The Great Recession still looms large in the housing market, as homeowners who took advantage of low interest rates at the beginning of the decade are increasingly electing to stay in their properties instead of trading up.
“Although homeowners have more equity today, most of them also have ultra-low-rate mortgages they locked in during the recession, when rates were consistently below 4%,” Urban Institute researcher Karan Kaul wrote in a Tuesday post that probed the reasons behind a steady decline in repeat home-buying in the United States. “If a homeowner with a 3.5% rate were to trade up to a bigger home, it would come with a new mortgage at the prevailing, higher rate.”
That trend has conspired to boost the ranks of first-time homebuyers, who in 2017 accounted for 60% of all purchase mortgages taken out with the Federal Housing Administration and other government-sponsored enterprises (GSEs) — a significant jump from the 40% before the financial crisis of the late 2000s.
“Compared with repeat buyers, first-timers have dominated the mortgage market for the past 10 years, and their share today is still high,” Kaul, a research associate at the non-partisan think tank, wrote. “We don’t see this changing anytime soon.”

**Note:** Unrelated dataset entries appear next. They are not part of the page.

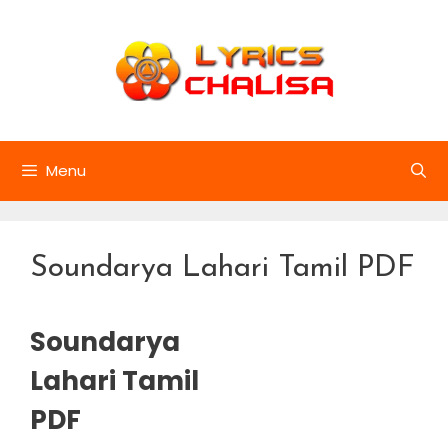
Skip
to
content
Menu
Soundarya Lahari Tamil PDF
Soundarya
Lahari Tamil
PDF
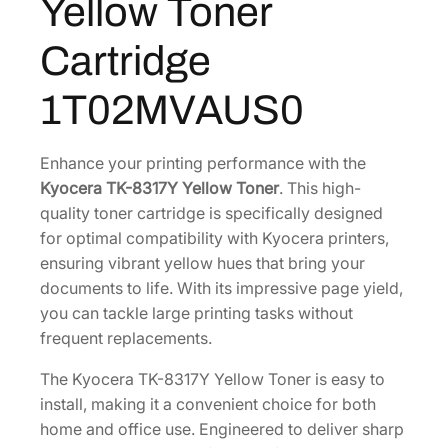
Yellow Toner
Y
0
6
Y
5
8
Cartridge
e
.
.
l
3
1T02MVAUS0
l
6
o
.
w
Enhance your printing performance with the
T
Kyocera TK-8317Y Yellow Toner
. This high-
o
quality toner cartridge is specifically designed
n
for optimal compatibility with Kyocera printers,
e
ensuring vibrant yellow hues that bring your
r
documents to life. With its impressive page yield,
C
you can tackle large printing tasks without
a
frequent replacements.
r
The Kyocera TK-8317Y Yellow Toner is easy to
t
install, making it a convenient choice for both
r
home and office use. Engineered to deliver sharp
i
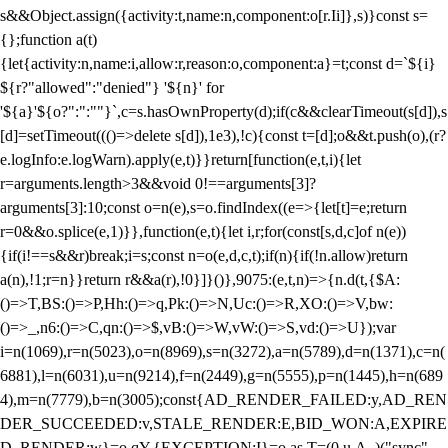
s&&Object.assign({activity:t,name:n,component:o[r.Ii]},s)}const s=
{};function a(t)
{let{activity:n,name:i,allow:r,reason:o,component:a}=t;const d=`${i}
${r?"allowed":"denied"} '${n}' for
'${a}'${o?":":""}`,c=s.hasOwnProperty(d);if(c&&clearTimeout(s[d]),s
[d]=setTimeout((()=>delete s[d]),1e3),!c){const t=[d];o&&t.push(o),(r?
e.logInfo:e.logWarn).apply(e,t)}}return[function(e,t,i){let
r=arguments.length>3&&void 0!==arguments[3]?
arguments[3]:10;const o=n(e),s=o.findIndex((e=>{let[t]=e;return
r
=0&&o.splice(e,1)}},function(e,t){let i,r;for(const[s,d,c]of n(e))
{if(i!==s&&r)break;i=s;const n=o(e,d,c,t);if(n){if(!n.allow)return
a(n),!1;r=n}}return r&&a(r),!0}]}()},9075:(e,t,n)=>{n.d(t,{$A:
()=>T,BS:()=>P,Hh:()=>q,Pk:()=>N,Uc:()=>R,XO:()=>V,bw:
()=>_,n6:()=>C,qn:()=>$,vB:()=>W,vW:()=>S,vd:()=>U});var
i=n(1069),r=n(5023),o=n(8969),s=n(3272),a=n(5789),d=n(1371),c=n(
6881),l=n(6031),u=n(9214),f=n(2449),g=n(5555),p=n(1445),h=n(689
4),m=n(7779),b=n(3005);const{AD_RENDER_FAILED:y,AD_REN
DER_SUCCEEDED:v,STALE_RENDER:E,BID_WON:A,EXPIRE
D_RENDER:w}=o.qY,{EXCEPTION:I}=o.as,T=(0,u.A_)("sync",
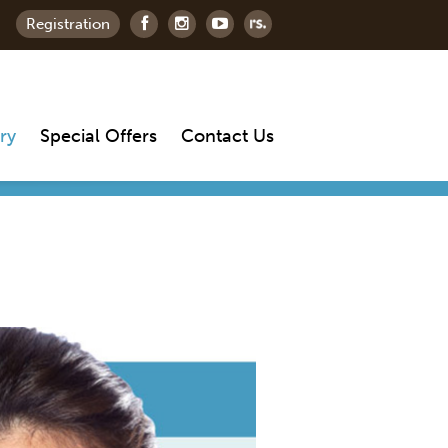
Registration
ry
Special Offers
Contact Us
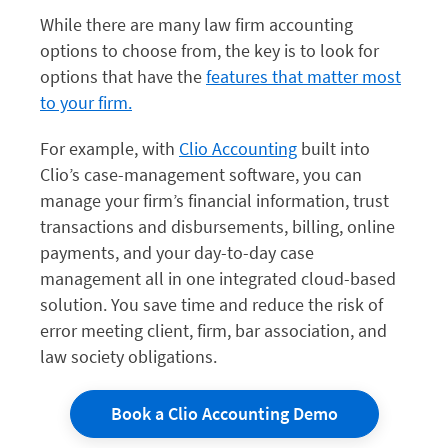
While there are many law firm accounting
options to choose from, the key is to look for
options that have the
features that matter most
to your firm.
For example, with
Clio Accounting
built into
Clio’s case-management software, you can
manage your firm’s financial information, trust
transactions and disbursements, billing, online
payments, and your day-to-day case
management all in one integrated cloud-based
solution. You save time and reduce the risk of
error meeting client, firm, bar association, and
law society obligations.
Book a Clio Accounting Demo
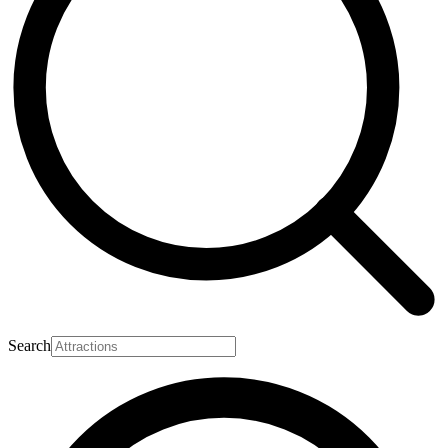
Search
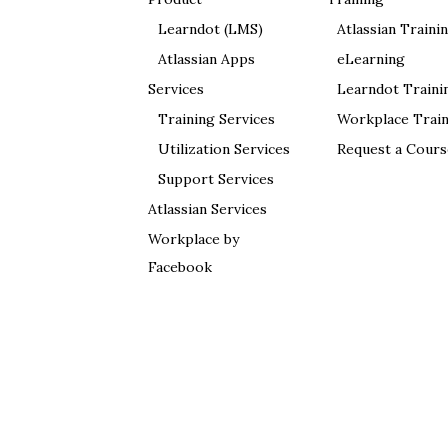
Learndot (LMS)
Atlassian Traini
Atlassian Apps
eLearning
Services
Learndot Traini
Training Services
Workplace Train
Utilization Services
Request a Cours
Support Services
Atlassian Services
Workplace by
Facebook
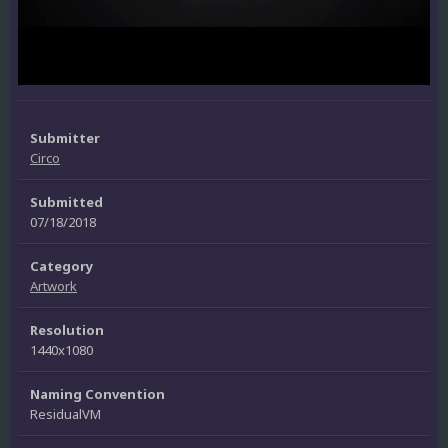
Submitter
Circo
Submitted
07/18/2018
Category
Artwork
Resolution
1440x1080
Naming Convention
ResidualVM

In all, first-time homebuyers accounted for about 1.5 million home purchases in 2017, compared to approximately 1 million for those who had bought homes before. Those numbers, Kaul observes, represent a 180 from the pre-recession period from 2001 to 2007, when first-timers bought 900,000 to 1.3 million homes per year — compared to 1.4 million to 1.8 million purchases by repeaters.
All this will spell higher prices for first-time homebuyers and veterans alike, according to Kaul, whose analysis mirrors recent statistics from other sources. Real estate data firm CoreLogic, for instance, recently blamed a shrinking supply of homes and the interest rate environment for steadily rising home prices.
“One-third of millennial renters reported feeling they cannot afford a down payment to buy a home,” CoreLogic CEO Frank Martell said in its most recent report, released last week. “With home prices rising quickly over the past few years and supplies low, first-time homebuyers face ever-growing challenges to find and buy affordable entry-level homes.”
In Kaul’s view, the prevailing direction of the market means that starter homes will stay under ownership for far longer, while new home construction fails to meet strong demand for properties.
“Many homebuyers will likely find it much more economical to simply stay in their existing homes,” he concludes. “This will continue to dampen repeat buying volumes and continue the dominance of first-time homebuyers in the housing market.”